I learned in the U.S. Army and I re-learn it every day in business and that is: “Be ready for anything; Be nimble; Be able to change on a dime; and ALWAYS have backup plans that you understand inside and out because everyone knows nothing ever works out exactly how you planned it.” Know that when your plans don’t work out, you’re going to have to make adjustments and understand that those adjustments are also going to affect other things surrounding it, so keep those changes in mind, too.
Another word of advice is to always surround yourself with a good team. You can’t do everything yourself, so by surrounding yourself with successful people and listening and collaborating with them, you can accomplish so much more than as a lone individual.
How would you advise someone who wants to join the industry?
I would say to them that they need to be committed and to take this industry very seriously. This is not just a space for stoners and lackadaisical people; this is an arena for entrepreneurs and business professionals. We are starting to develop as an industry and beginning to implement those formal processes and adhere to compliancy measures. Be ready to work, this is not an easy job! The industry is growing so quickly, faster than any industry I’ve ever been in before. You need to be smart and understand what’s out there. Understand that we are in an industry that’s still federally illegal. FunkSac is considered an ancillary product that doesn’t actually touch the plant itself, so we are protected.

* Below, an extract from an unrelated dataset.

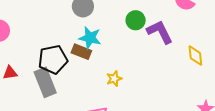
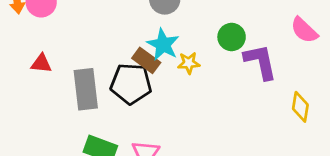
black pentagon: (53, 60) -> (131, 84), moved
yellow star: (114, 79) -> (189, 63), moved

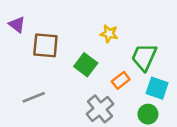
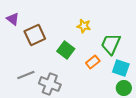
brown square: (45, 45) -> (35, 35), turned -30
gray cross: (100, 109) -> (50, 84), moved, turned -30
green circle: (148, 114) -> (124, 88), moved

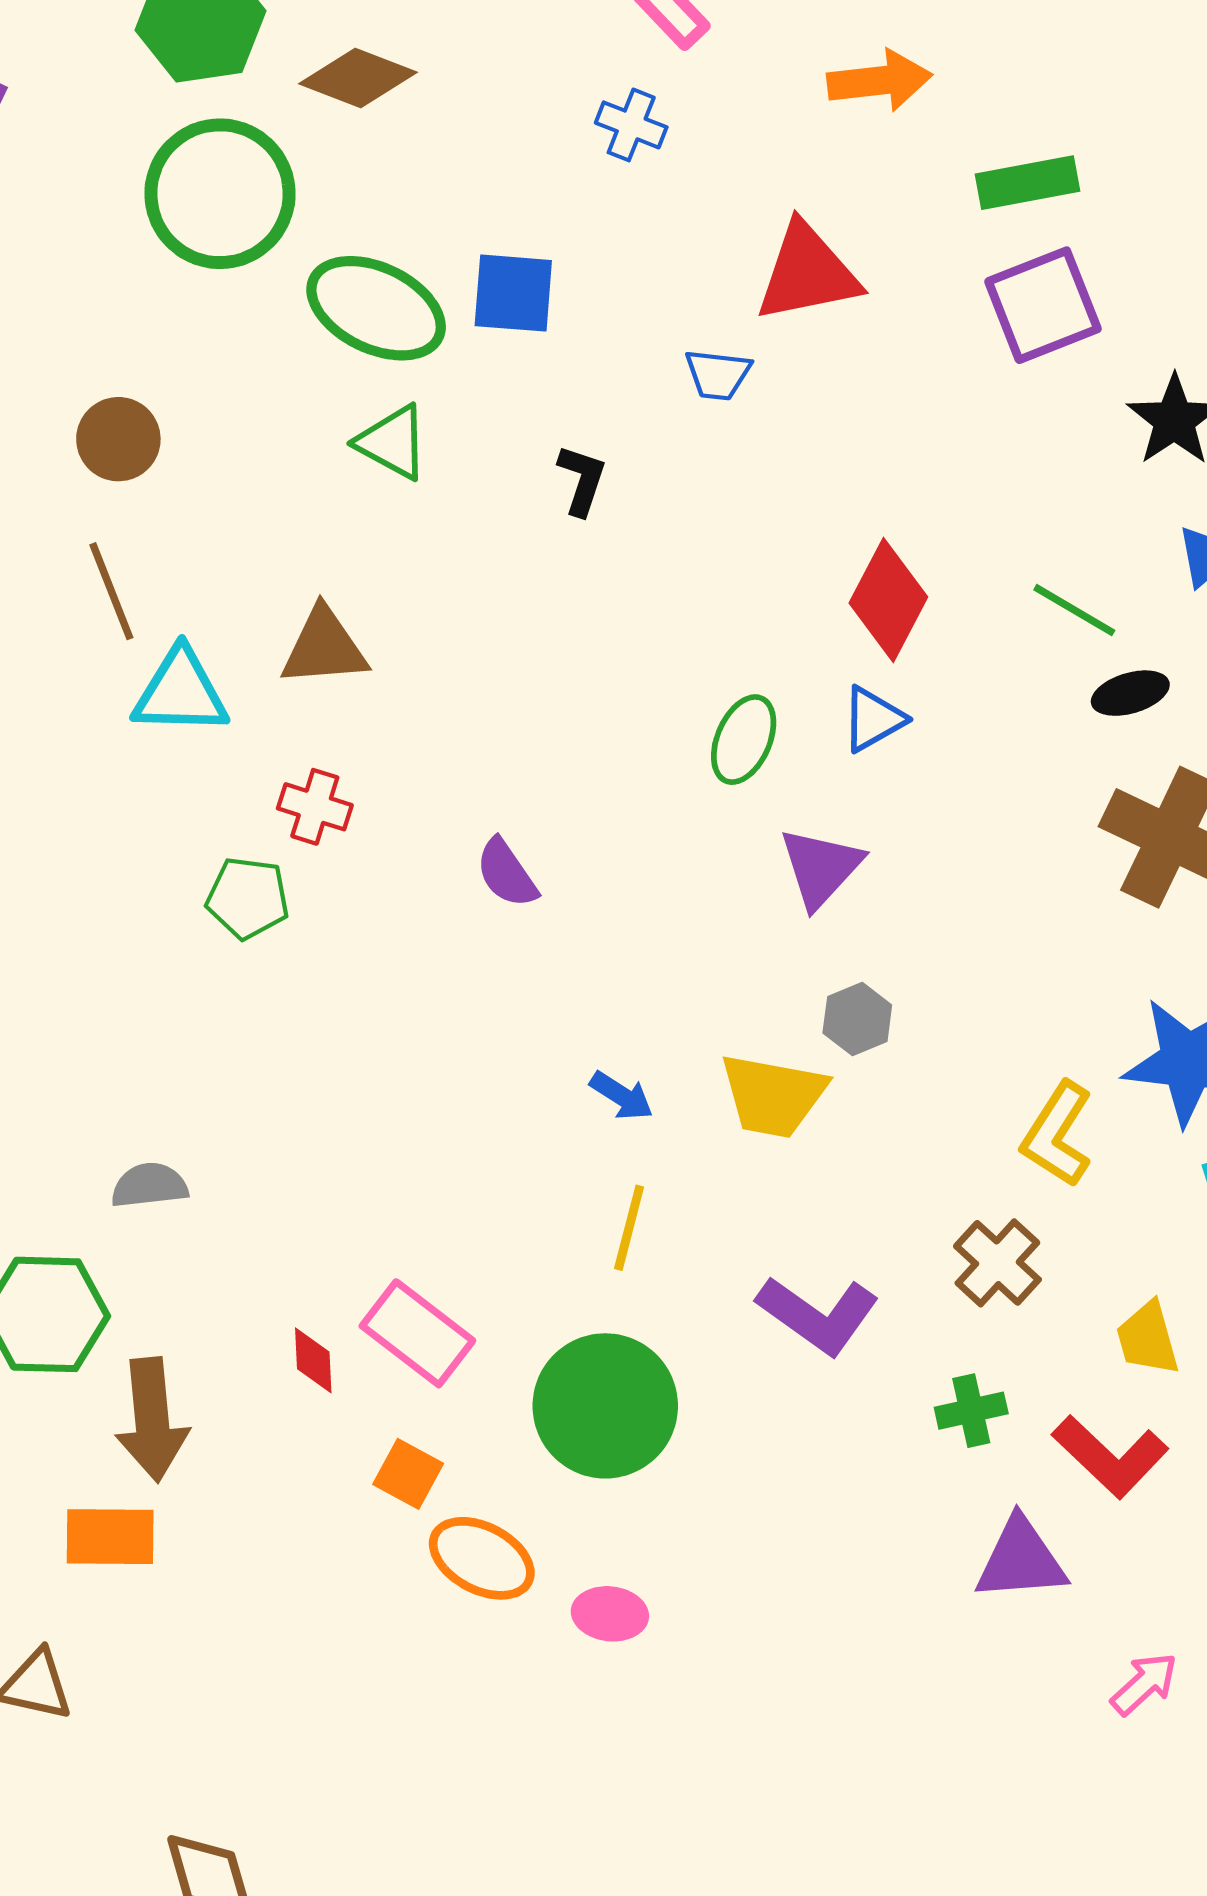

So, if you’re ready to sit down and buckle up, this industry is for you! There is a lot of potential, countless new jobs, and it is a great opportunity to make your own. Just don’t expect to just walk into this and party your butt off. This is a respectable industry that everyone is working really hard on developing. So, keep that in mind.
This is a respectable industry that everyone is working really hard on developing.
What is a skill or trait that you think is necessary to make an impact in this industry?
I think you need to know business and sales as well as being very disciplined. Things are changing very quickly and there is lot going on all at the same time, not only in Colorado, but in all of the states and in all of the markets! I think you have to be very disciplined, you have to stick to your guns, and you have to work hard! This isn’t something where you can just dip your toes into the water, you have to dive in and get involved!
What is the most important thing for us to know now about the legal marijuana industry?
This is a real industry and there are a lot of benefits to it. There’s the medical side that needs to researched and developed and there’s the recreational side that should be regulated like the alcohol industry. There’s a lot of opportunity! It needs to be researched and it needs to be regulated.
An important fact to note is that there are a lot of communities coming to realize that there are in fact benefits to this plant and there are benefits to its sales taxes which are directly funding the surrounding infrastructure and education systems. This industry is already making a great impact and it’s still growing!
This is a real industry and there are a lot of benefits to it.
If we are sitting across from each other a year from now, how will our conversation about the ‘green rush’ be going?
I think we’ll be saying, ‘Wow! We’ve grown considerably. The industry has really grown and developed. A few more states have been legalized. And the Federal government is starting to do their own research on cannabis!’ I think that, as an industry, we will have a lot of support on a national level. We had a great time last year and we’re looking forward to an even greater time this coming year!